HuffPost asked the USDA if it has a plan to replace the AEWR with another wage metric but did not receive a response on Friday. The Labor Department announced in July 2019 that it planned to overhaul the H-2A program rules to use a different survey from the Bureau of Labor Statistics, but no such rule has been finalized.
According to the USDA, the average wage of a farmworker in the U.S. last year was $13.99, well below the $23.51 average outside of agriculture. Fifty-seven percent of farmworkers were of Mexican origin. Although they are less likely to be U.S.-born than workers in other fields, more than half were U.S. citizens.
It’s possible that the Trump administration will let the 2020 wage rates produced by earlier surveys carry over into next year. In that case, many workers would not see a wage increase, but their earnings at least would not go down.

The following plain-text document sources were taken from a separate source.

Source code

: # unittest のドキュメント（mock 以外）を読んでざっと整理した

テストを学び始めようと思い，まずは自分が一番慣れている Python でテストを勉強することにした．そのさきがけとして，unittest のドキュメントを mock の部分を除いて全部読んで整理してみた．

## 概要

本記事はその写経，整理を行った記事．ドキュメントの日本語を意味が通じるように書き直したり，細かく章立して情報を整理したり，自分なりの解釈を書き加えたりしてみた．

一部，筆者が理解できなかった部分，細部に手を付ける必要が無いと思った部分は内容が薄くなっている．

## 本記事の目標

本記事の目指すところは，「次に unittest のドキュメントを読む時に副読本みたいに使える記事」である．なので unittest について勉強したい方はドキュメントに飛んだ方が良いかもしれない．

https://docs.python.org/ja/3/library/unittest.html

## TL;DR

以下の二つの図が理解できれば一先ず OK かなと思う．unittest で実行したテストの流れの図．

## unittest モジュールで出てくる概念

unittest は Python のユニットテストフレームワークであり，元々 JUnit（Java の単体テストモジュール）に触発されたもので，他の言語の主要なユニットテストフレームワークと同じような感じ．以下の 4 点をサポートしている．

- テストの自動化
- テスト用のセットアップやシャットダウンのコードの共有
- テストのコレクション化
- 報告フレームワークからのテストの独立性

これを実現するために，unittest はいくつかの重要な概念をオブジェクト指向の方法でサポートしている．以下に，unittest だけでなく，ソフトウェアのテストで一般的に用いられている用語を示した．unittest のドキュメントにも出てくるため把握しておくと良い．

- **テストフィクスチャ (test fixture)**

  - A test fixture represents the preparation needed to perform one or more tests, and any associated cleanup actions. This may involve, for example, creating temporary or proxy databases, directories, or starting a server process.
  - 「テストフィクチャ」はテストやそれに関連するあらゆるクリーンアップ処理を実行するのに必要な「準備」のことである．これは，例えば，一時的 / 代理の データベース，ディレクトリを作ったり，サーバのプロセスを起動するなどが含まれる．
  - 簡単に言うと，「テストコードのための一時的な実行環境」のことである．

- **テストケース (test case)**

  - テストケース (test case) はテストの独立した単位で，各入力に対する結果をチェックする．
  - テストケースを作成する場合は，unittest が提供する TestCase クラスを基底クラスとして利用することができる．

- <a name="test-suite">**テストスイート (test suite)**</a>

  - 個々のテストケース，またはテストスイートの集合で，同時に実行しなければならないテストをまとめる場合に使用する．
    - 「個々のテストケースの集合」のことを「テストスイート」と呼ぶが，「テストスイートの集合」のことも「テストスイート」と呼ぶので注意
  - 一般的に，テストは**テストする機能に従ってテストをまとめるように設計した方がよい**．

But the United Farm Workers Foundation fears that if the survey disappears then the wage rates in most regions will default to the state or federal minimum. That could cost some workers a few dollars an hour, amounting to a huge drop in income over the course of a year.
Leydy Rangel, a spokesperson for the group, said cutting pay would be an awful way to reward field workers who’ve risked contracting coronavirus for months in order to maintain the food supply.
“Really what the Trump administration here is doing is they are slashing farmworker wages in the middle of a global pandemic,” Rangel said. “This is the same federal government that declared them ‘essential.’”
Correction: This story original misspelled Leydy Rangel’s first name.